*** Opening SUPPLIED RECORDS ***

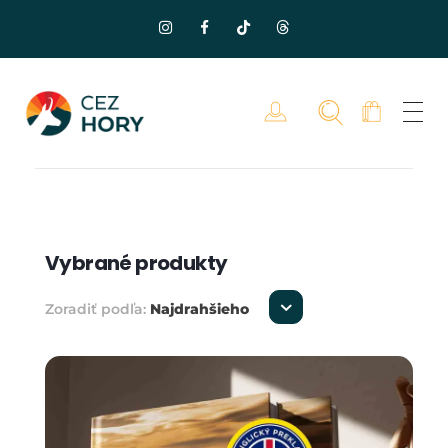
Vybrané produkty
Zoradiť podľa:
Najdrahšieho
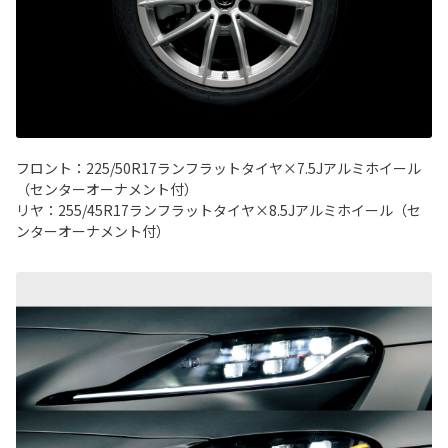
フロント：225/50R17ランフラットタイヤ×7.5Jアルミホイール
（センターオーナメント付）
リヤ：255/45R17ランフラットタイヤ×8.5Jアルミホイール（セ
ンターオーナメント付）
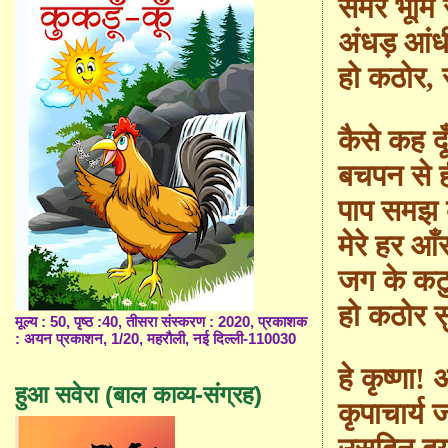
समर भूमि 
अंधड़ आंधी 
हो कठोर
,
कैसे कह दूँ
बचपन से ह
पाप समझ कु
मेरे हर आ
जग के कट
हो कठोर सु
मूल्य : 50, पृष्ठ :40, तीसरा संस्करण : 2020, प्रकाशक
: अयन प्रकाशन, 1/20, महरौली, नई दिल्ली-110030
हे कृष्णा!
हुआ सवेरा (बाल काव्य-संग्रह)
कृपाचार्य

*** Closing SUPPLIED RECORDS ***

Could you write out these items again with every "Najdrahšieho" changed to "Najlacnejšieho" and all other text left as it is? Leave the pictures out of your answer.

Vybrané produkty
Zoradiť podľa:
Najlacnejšieho
フロント：225/50R17ランフラットタイヤ×7.5Jアルミホイール
（センターオーナメント付）
リヤ：255/45R17ランフラットタイヤ×8.5Jアルミホイール（セ
ンターオーナメント付）
समर भूमि 
अंधड़ आंधी 
हो कठोर
,
कैसे कह दूँ
बचपन से ह
पाप समझ कु
मेरे हर आ
जग के कट
हो कठोर सु
मूल्य : 50, पृष्ठ :40, तीसरा संस्करण : 2020, प्रकाशक
: अयन प्रकाशन, 1/20, महरौली, नई दिल्ली-110030
हे कृष्णा!
हुआ सवेरा (बाल काव्य-संग्रह)
कृपाचार्य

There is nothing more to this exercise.